*** SUPPLIED MATERIAL Section Begins ***

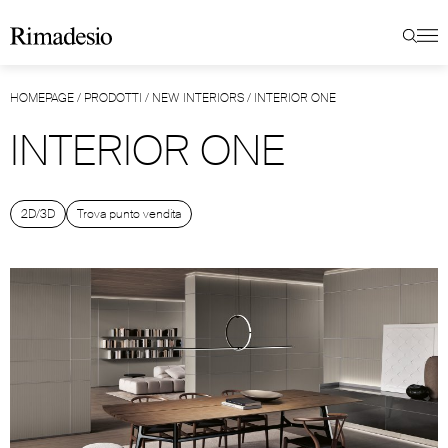
HOMEPAGE
/
PRODOTTI
/
NEW INTERIORS
/
INTERIOR ONE
INTERIOR ONE
2D/3D
Trova punto vendita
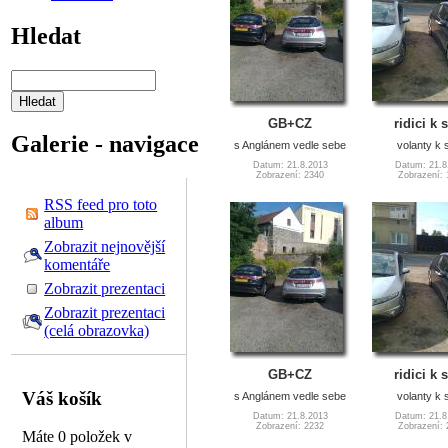
Hledat
GB+CZ
ridici k 
Galerie - navigace
s Anglánem vedle sebe
volanty k 
Datum: 21.8.2013
Datum: 21.8
Zobrazení: 2340
Zobrazení: 
RSS feed pro toto
album
Zobrazit nejnovější
komentáře
Zobrazit prezentaci
Zobrazit prezentaci
(celá obrazovka)
GB+CZ
ridici k 
Váš košík
s Anglánem vedle sebe
volanty k 
Datum: 21.8.2013
Datum: 21.8
Zobrazení: 2232
Zobrazení: 
Máte 0 položek v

*** SUPPLIED MATERIAL Section Ends ***

* BRIEF *
Copy out the text of all the records above line for line, leaving out the pictures.

* OUTPUT FOR THIS EXERCISE *
HOMEPAGE
/
PRODOTTI
/
NEW INTERIORS
/
INTERIOR ONE
INTERIOR ONE
2D/3D
Trova punto vendita
Hledat
GB+CZ
ridici k 
Galerie - navigace
s Anglánem vedle sebe
volanty k 
Datum: 21.8.2013
Datum: 21.8
Zobrazení: 2340
Zobrazení: 
RSS feed pro toto
album
Zobrazit nejnovější
komentáře
Zobrazit prezentaci
Zobrazit prezentaci
(celá obrazovka)
GB+CZ
ridici k 
Váš košík
s Anglánem vedle sebe
volanty k 
Datum: 21.8.2013
Datum: 21.8
Zobrazení: 2232
Zobrazení: 
Máte 0 položek v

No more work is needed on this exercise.